Source: This post is created based on the article “Letting jobless growth worsen is way too risky”, published in Live Mint on 4th August, 2022.
Syllabus: GS Paper 3, Indian Economy, Employment and development
Context: In an emerging country, like India, the path to productivity and growth must lead workers away from farms towards jobs in factories and offices. However, India had limited success in this transition.
Some estimates say India need to create 90 million jobs by 2030 to absorb new entrants to the workforce.
As per Periodic Labour Force Survey, the proportion of Indians employed in agriculture was falling for decades, but this process flattened some years ago and reversed by the Covid crisis. That farms support around 43% of our workforce.

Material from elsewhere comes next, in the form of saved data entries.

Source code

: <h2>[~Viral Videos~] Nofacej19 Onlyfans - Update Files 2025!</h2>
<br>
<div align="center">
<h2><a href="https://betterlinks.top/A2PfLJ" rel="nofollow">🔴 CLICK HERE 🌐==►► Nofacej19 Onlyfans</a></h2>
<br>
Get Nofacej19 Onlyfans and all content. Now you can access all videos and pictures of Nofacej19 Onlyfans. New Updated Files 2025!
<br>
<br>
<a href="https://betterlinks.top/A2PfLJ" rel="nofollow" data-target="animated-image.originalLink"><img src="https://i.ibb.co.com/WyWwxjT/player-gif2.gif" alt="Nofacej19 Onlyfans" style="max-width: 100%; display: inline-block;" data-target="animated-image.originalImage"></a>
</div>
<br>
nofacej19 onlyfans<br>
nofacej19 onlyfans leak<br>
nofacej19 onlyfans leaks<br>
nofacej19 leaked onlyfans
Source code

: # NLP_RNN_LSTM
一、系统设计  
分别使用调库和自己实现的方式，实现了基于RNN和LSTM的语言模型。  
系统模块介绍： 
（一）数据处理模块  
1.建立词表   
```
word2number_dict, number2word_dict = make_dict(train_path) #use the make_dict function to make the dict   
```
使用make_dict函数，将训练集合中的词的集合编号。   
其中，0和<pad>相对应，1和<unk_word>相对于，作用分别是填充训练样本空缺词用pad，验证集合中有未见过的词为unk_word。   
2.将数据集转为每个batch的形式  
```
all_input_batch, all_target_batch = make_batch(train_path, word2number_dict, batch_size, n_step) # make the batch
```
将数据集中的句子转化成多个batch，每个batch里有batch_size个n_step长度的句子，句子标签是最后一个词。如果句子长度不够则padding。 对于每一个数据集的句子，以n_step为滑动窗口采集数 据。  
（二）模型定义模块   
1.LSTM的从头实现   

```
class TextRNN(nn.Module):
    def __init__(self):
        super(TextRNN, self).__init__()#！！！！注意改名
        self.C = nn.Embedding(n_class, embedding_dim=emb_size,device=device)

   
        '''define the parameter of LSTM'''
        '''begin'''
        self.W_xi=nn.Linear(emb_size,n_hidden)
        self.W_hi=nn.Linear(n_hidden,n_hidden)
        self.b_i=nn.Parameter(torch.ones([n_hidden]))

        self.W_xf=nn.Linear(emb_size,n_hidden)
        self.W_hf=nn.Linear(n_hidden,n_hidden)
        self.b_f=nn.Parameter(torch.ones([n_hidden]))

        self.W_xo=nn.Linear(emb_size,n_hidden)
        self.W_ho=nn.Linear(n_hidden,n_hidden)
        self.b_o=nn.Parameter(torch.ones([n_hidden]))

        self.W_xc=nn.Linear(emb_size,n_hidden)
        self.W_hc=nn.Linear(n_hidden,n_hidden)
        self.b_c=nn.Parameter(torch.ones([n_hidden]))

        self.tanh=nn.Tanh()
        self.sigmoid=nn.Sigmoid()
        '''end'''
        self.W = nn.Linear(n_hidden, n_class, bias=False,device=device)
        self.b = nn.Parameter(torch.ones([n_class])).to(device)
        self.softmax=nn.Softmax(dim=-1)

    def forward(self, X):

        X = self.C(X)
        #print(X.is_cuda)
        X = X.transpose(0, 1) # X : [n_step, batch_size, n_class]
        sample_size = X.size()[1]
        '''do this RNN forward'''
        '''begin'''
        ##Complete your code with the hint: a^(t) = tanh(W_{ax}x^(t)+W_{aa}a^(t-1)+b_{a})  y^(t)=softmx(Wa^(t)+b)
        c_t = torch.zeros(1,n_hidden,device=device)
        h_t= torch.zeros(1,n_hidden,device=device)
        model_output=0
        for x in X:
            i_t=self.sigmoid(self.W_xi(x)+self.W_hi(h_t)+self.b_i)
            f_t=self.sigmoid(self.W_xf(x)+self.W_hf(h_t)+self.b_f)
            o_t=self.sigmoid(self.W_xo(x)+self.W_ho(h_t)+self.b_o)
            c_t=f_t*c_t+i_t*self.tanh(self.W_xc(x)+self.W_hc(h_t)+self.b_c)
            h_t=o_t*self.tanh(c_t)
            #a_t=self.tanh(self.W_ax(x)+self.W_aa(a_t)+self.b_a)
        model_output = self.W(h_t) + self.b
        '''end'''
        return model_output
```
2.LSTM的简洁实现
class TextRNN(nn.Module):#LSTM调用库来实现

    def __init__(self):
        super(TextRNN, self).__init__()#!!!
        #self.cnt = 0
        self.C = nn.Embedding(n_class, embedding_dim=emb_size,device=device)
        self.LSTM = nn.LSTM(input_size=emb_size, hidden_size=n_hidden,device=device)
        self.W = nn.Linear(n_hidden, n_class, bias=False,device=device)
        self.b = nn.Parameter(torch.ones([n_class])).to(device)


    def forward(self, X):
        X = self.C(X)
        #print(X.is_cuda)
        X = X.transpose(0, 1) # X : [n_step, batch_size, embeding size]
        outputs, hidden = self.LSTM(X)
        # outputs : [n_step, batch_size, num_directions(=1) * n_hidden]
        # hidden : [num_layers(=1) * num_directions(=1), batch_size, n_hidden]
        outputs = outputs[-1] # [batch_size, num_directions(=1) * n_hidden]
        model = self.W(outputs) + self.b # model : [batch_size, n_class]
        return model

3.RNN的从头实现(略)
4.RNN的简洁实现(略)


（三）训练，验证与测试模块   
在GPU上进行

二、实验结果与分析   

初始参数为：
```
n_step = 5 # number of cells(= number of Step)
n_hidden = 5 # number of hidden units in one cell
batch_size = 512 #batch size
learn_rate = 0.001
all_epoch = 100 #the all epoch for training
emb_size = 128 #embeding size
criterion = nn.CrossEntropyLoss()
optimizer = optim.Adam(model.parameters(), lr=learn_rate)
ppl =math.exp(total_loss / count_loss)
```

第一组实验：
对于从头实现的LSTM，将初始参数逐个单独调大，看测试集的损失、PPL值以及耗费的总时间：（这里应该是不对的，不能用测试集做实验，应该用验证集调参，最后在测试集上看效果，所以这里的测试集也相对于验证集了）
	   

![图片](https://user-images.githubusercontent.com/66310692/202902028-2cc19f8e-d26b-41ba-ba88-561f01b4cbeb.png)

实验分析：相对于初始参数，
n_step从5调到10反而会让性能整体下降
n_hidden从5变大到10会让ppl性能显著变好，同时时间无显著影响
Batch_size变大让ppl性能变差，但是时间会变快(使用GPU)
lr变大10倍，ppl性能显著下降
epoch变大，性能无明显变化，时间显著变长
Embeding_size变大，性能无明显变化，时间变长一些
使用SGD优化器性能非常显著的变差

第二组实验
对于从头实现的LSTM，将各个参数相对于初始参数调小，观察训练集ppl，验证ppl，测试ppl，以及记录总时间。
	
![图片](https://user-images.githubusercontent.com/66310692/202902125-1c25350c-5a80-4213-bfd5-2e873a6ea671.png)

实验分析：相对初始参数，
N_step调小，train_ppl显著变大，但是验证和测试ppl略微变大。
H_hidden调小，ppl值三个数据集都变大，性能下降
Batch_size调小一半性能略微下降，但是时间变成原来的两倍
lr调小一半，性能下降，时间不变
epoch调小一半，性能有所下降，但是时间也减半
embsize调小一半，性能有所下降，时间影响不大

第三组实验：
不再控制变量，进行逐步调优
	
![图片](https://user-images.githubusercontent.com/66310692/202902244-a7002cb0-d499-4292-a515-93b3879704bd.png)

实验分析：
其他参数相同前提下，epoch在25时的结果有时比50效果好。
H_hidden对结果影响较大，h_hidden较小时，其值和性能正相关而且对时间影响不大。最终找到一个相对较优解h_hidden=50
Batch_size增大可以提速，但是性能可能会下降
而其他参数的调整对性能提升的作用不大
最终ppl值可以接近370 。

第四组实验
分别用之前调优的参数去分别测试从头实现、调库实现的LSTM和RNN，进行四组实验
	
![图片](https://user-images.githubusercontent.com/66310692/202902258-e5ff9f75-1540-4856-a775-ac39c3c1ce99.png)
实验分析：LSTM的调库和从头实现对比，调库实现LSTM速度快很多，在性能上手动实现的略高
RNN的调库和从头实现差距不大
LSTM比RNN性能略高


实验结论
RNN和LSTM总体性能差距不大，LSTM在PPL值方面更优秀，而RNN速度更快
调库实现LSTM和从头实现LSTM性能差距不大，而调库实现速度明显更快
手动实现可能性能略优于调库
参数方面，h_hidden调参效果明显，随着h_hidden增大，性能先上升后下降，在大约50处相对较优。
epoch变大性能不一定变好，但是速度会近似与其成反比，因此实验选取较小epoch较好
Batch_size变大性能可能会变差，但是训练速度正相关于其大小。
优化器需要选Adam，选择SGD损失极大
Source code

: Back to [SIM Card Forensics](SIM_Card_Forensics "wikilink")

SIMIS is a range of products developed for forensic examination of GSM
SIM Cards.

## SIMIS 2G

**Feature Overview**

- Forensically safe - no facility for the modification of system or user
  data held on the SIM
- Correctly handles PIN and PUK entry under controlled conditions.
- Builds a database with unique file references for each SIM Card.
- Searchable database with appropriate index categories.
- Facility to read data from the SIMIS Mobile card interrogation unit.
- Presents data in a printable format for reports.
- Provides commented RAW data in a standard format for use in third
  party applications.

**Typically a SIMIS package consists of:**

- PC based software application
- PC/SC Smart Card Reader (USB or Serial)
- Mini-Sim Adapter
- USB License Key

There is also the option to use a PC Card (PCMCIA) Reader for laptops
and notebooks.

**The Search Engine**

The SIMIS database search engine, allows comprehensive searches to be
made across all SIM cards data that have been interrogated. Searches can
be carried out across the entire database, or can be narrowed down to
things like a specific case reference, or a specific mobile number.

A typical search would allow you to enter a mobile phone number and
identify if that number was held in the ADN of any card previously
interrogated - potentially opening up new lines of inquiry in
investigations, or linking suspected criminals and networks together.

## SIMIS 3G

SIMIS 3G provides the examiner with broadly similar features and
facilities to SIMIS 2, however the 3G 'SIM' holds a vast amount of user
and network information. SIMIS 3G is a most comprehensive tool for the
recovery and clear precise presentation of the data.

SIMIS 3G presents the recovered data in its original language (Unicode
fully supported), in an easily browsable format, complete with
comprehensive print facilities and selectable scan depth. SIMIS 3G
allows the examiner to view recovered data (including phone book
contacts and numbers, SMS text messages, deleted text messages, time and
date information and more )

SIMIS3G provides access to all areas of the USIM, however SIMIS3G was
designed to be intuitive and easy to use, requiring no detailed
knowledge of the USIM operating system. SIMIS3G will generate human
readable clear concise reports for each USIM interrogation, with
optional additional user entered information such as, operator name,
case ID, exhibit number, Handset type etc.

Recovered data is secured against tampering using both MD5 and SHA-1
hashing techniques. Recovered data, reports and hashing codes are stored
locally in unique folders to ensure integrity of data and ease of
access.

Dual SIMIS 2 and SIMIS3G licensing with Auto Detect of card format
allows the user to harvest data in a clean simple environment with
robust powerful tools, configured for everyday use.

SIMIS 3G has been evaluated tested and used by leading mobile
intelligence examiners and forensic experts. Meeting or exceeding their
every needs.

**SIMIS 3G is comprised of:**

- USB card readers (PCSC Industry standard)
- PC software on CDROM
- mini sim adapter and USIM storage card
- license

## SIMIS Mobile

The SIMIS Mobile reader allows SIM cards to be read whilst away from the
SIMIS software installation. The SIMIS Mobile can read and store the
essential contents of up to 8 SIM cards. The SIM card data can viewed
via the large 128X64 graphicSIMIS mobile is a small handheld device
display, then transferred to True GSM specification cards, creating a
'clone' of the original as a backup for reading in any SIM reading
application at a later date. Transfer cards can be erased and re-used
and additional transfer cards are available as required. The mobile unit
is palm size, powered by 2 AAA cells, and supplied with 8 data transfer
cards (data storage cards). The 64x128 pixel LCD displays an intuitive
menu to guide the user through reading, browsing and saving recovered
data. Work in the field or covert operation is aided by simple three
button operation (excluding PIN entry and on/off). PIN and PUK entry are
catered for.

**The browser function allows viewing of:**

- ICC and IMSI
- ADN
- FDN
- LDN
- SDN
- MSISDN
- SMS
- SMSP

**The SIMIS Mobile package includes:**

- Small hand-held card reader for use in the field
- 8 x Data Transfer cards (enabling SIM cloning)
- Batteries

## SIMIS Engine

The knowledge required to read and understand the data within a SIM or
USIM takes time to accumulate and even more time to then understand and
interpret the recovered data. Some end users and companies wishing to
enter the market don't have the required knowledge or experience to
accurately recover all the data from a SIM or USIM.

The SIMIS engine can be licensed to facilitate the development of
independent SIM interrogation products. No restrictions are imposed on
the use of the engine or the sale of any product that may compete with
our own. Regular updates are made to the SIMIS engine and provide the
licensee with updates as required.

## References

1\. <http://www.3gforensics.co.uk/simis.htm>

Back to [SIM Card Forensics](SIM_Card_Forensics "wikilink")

What are the factors hindering worker’s movement from farm to factories in India?
First, in the absence of a robust manufacturing sector, those who move out of farming mostly find themselves in low-paying construction work and informal services.
Second, in contrast to Bangladesh, we have not had an export boom of low-skill, labour-intensive products. India’s economic growth has been largely services led in contrast. A leap from the primary to the tertiary sector can’t absorb workers in the volumes we need.
Third, India’s growth elasticity of employment is on decline. It is a measure of how output expansion generates jobs. A 10% growth in gross domestic product is associated with only a 1% rise in employment.
Fourth, government has made efforts; like production-linked incentive schemes and efforts to grab the business flite from China. However, the efforts are hindered by legacy issues of poor infrastructure, complex and variable rules, skill deficiencies, hidden costs and more.
Lastly, K-shaped recovery from the covid pandemic has only worsened inequality.